Jumat, 01 November 2019

Hubungan Semangat Kerja dan Produktifitas Kerja

Seperti pada pembahasan sebelumnya dalam Semangat Kerja ; Definisi dan Aspeknya disebutkan bahwa Semangat kerja adalah kondisi seseorang yang menunjang dirinya untuk melakukan pekerjaan lebih cepat dan lebih baik di dalam sebuah perusahaan. Kondisi melakukan pekerjaan lebih cepat dan lebih baik merupakan gambaran awal dari pada produktivitas seorang karyawan dalam bekerja. dapatlah dikatakan bahwa terdapat kecenderungan hubungan langsung antara produktivitas yang tinggi dan semangat yang tinggi. Di bawah kondisi semangat yang buruk, produksi yang menguntungkan sulit dimungkinkan untuk masa yang lama. Bila semangat buruk mengurangi produktivitas. Keuntungan yang lebih rendah dapat berarti perolehan gaji yang lebih sedikit di masa depan. Suatu lingkungan yang penuh dan kumulatif lalu terjadi, karena gaji dapat mempengaruhi semangat (Bakri, 1986, p.227). ’Tetapi semangat yang tinggi tidak harus menyebabkan produktivitas tinggi, ia hanyalah merupakan satu pengaruh sekalipun penting pada produksi keseluruhan. Suatu kelompok kerja, seandainya dapat menjadi bahagia sebagai hasil hubungan sosial yang telah mereka timbulkan dalam pekerjaan, tapi mungkin mereka begitu sibuk membadut saja hingga produktivitasnya rendah. Semangat mereka tinggi karena tidak adanya kepemimpinan yang efektif. Jelaslah, karena semangat yang tinggi mempengaruhi produktivitas secara menguntungkan, maka itu harus disertai oleh bimbingan manajemen dan pengawasan” (Bakri, 1986, p.228).
Sikap kerja merupakan hasil penilaian atau evaluasi terhadap orang-orang atau kejadian-kejadian di tempat kerja apakah memuaskan, baik, menyenangkan, menguntungkan atau sebaliknya. Konsep ini paling sering dipahami melalui kepuasan kerja dan komitmen organisasi.
1. Kepuasan kerja
2. Komitmen Organisasi
”Kepuasan kerja berhubungan dengan semangat kerja. Jika seseorang merasa puas terhadap perlakuan yang diterimanya di tempat kerja, maka mereka akan bersemangat untuk bekerja melebihi apa yang diharapkan” (Panggabean, 2004,p.134)
Brayfield, Arthur H, dan Harold F. Rothe adalah orang pertama yang memberikan pemahaman tentang konsep kepuasan kerja. Mereka beranggapan bahwa ”kepuasan kerja dapat diduga dari sikap seseorang terhadap pekerjaannya” (Arthur H dan Rothe, 1951, pp.307-311). Kemudian Morse (1953) mengemukakan bahwa pada dasarnya, ”kepuasan kerja tergantung pada apa yang diinginkan seseorang dari pekerjaannya dan apa yang mereka peroleh. Orang yang paling tidak merasa puas adalah mereka yang mempunyai keinginan paling banyak, Namun mendapat yang paling sedikit. Sedangkan yang paling merasa puas adalah orang yang menginginkan banyak dan mendapatkannya” Hal senada juga dikemukakan oleh (Getzels dan Guba, 1957, pp.423-441); dengan mengungkapkan bahwa kepuasan adalah “fungsi dari tingkat keserasian antara apa yang diharapkan dengan apa yang dapat diperoleh, atau antara kebutuhan dan penghargaan” (Locke, 1969, pp.309-336).

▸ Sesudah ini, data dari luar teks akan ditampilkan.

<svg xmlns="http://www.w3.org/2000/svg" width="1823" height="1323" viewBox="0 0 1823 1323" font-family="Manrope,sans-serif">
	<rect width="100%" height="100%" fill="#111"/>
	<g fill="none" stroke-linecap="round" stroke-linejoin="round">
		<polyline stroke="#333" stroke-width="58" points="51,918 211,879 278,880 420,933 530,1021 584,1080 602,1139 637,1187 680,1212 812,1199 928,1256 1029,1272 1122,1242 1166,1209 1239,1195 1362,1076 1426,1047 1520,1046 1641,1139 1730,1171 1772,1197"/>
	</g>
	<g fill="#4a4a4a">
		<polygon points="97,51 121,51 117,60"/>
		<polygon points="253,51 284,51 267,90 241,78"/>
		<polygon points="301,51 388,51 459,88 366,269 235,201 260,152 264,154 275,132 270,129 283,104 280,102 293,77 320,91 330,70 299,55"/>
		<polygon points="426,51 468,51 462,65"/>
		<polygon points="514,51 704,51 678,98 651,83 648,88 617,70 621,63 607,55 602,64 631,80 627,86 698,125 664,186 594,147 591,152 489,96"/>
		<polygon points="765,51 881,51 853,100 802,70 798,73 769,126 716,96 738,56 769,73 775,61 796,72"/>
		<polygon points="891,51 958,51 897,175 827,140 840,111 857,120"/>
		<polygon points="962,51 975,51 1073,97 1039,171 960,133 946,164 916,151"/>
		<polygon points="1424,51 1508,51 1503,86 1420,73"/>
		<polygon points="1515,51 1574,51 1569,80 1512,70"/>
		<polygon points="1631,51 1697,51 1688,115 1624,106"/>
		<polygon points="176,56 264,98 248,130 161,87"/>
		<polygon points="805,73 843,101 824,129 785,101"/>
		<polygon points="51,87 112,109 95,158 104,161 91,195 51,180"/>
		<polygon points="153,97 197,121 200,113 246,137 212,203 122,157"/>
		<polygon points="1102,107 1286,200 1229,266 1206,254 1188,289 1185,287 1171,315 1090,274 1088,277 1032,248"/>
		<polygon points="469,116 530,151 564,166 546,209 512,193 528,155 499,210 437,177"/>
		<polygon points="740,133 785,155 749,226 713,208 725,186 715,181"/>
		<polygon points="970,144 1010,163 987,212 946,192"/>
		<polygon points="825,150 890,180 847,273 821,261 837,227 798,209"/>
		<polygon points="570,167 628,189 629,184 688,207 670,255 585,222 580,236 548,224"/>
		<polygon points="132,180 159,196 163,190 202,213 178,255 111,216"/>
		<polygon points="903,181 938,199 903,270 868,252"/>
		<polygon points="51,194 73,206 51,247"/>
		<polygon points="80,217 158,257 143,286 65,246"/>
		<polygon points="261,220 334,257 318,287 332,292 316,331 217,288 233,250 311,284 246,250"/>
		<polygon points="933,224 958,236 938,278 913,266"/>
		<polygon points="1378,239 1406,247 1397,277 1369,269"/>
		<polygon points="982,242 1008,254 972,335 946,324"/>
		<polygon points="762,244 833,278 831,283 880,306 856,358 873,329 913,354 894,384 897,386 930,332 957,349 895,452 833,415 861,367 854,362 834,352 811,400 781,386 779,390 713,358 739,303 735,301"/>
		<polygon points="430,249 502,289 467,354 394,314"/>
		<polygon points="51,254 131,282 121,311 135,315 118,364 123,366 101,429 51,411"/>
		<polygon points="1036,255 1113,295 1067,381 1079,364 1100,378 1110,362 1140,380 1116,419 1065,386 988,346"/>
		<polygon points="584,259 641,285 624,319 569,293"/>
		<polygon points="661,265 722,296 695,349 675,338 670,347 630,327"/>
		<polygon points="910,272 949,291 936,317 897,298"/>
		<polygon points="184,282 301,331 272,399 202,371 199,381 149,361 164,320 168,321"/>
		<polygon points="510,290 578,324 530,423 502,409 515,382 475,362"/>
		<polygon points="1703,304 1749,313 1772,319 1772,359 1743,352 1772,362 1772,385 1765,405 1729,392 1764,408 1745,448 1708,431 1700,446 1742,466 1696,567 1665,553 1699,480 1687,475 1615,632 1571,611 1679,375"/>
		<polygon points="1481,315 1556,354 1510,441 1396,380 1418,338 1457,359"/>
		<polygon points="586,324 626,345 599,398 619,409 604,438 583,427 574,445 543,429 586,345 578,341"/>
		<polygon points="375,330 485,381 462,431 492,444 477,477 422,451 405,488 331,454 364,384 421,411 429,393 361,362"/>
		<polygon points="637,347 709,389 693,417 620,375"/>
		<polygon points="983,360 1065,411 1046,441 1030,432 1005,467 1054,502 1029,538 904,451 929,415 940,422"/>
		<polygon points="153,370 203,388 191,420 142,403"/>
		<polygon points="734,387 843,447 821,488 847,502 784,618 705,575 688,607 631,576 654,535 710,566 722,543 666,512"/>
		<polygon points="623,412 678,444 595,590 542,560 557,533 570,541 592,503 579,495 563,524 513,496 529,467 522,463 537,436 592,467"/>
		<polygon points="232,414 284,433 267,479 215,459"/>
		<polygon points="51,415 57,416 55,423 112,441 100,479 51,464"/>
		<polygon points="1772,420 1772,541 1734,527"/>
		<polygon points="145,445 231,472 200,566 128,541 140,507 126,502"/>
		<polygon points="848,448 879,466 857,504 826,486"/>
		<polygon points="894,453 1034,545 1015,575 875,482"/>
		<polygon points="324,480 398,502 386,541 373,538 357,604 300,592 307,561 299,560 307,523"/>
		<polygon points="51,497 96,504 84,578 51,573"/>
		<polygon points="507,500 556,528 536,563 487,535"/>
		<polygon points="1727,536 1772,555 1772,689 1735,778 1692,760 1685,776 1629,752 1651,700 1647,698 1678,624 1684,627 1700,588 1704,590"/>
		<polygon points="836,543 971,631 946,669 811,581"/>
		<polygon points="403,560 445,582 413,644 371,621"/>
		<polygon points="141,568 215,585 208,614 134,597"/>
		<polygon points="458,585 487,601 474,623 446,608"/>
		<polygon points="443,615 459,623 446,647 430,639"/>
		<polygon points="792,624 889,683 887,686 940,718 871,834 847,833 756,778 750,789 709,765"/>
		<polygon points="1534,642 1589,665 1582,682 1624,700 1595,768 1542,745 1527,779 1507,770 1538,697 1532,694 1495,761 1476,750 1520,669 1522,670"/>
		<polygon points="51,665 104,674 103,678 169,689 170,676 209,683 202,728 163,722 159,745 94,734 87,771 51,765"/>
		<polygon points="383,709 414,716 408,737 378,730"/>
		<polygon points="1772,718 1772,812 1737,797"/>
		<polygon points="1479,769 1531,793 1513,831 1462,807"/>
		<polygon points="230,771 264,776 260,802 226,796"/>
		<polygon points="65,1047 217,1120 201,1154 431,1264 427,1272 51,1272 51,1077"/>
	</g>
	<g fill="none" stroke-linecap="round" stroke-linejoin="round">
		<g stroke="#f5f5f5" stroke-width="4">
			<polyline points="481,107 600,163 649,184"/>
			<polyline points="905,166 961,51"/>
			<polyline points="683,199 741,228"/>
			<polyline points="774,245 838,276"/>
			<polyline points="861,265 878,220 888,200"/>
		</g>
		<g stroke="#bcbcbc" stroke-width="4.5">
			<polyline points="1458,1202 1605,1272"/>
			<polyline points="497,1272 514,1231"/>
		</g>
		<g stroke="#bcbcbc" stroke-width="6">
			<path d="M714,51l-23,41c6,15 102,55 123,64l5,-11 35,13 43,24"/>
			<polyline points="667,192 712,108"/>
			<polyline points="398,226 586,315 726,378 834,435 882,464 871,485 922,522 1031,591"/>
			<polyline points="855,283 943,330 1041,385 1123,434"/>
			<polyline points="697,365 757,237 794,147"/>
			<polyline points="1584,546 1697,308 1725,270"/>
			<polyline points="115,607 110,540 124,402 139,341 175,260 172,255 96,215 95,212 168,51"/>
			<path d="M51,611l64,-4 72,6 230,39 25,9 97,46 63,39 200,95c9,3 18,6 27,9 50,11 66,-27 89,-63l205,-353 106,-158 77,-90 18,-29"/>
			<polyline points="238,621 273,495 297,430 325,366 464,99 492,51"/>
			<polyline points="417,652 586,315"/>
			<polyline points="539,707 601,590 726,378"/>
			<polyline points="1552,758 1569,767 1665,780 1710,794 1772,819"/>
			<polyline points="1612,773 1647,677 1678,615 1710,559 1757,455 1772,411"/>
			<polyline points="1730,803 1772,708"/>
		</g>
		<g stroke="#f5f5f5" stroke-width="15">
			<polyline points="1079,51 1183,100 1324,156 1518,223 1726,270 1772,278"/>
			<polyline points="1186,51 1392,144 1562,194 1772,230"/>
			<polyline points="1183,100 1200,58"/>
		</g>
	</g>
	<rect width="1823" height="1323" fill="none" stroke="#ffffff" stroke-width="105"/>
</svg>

Keinginan-keinginan karyawan
”Berbagai jenis kebutuhan manusia (human needs) akan dicerminkan dari berbagai keinginan para karyawan terhadap pekerjaannya. Meskipun keinginan ini bisa bermacam-macam, beberapa keinginan (wants) berikut ini merupakan berbagai keinginan yang umum dinyatakan” (Ranupandojo dan Husnan, 1993, p.194):
1. Gaji/upah yang baik. Gaji bisa dipakai untuk memuaskan kebutuhan psikologis, sosial maupun egoistis. Karena itu tidak heran kalau banyak atau bahkan sebagian besar karyawan menginginkan gaji yang tinggi dari pekerjaannya.
2. Pekerjaan yang memberikan penghasilan yang ajeg merupakan salah satu harapan para karyawan. Keinginan ini bisa dibuktikan dari banyaknya peminat untuk menjadi pegawai negeri (karena ada jaminan pensiun).
3. Rekan kerja yang kompak. Keinginan ini merupakan cermin dari kebutuhan sosial. Seorang karyawan mungkin berkebaran untuk dipromosikan, hanya karena tidak menginginkan kehilangan rekan kerja yang kompak.
4. Penghargaan terhadap pekerjaan yang dijalankan. Keinginan ini berasal dari kebutuhan egoistis, yang bisa diwujudkan dengan pujian, hadiah (dalam bentuk uang maupun tidak), diumumkan kepada rekan-rekan sekerjanya dan sebagainya.
5. Pekerjaan yang berarti. Keinginan ini merupakan perwujudan dari kebutuhan untuk berprestasi. Mungkin pada abad ini keinginan ini agak sukar terpenuhi, terutama dengan timbulnya spesialisasi yang tajam.
6. Kesempatan untuk maju. Meskipun mungkin tidak semua karyawan ingin dipromosikan (karena alasan sosial) tetapi pada umumnya setiap orang menginginkan untuk maju dalam hidupnya.
7. Kondisi kerja yang aman, nyaman, dan menarik. Kondisi kerja yang aman berasal dari kebutuhan akan rasa aman (safety needs). Tempat kerja yang nyaman dan menarik sebetulnya lebih merupakan suatu prestise (simbol status), dan pengalokasian hal-hal yang bersifat “status simbol” juga cukup sukar, sebagaimana pengalokasian dana.
8. Pimpinan yang adil dan bijaksana. Pemimpin yang ada menjamin bahwa pekerjaan akan tetap bisa dipertahankan (physiological dan security needs). Demikian juga, pimpinan yang tidak berat sebelah, akan menjamin ketenangan kerja.
9. Pengarahan dan perintah yang wajar. Kedua hal ini sebenarnya juga tidak bisa dipisahkan dari pimpinan yang bijaksana. Pengarahan diperlukan menjaga agar pelaksanaan tidak menyimpang, dan perintah yang wajar diperlukan untuk keberhasilan pelaksanaan.
10. Organisasi/tempat kerja yang dihargai masyarakat. Keinginan ini merupakan pencerminan dari kebutuhan sosial.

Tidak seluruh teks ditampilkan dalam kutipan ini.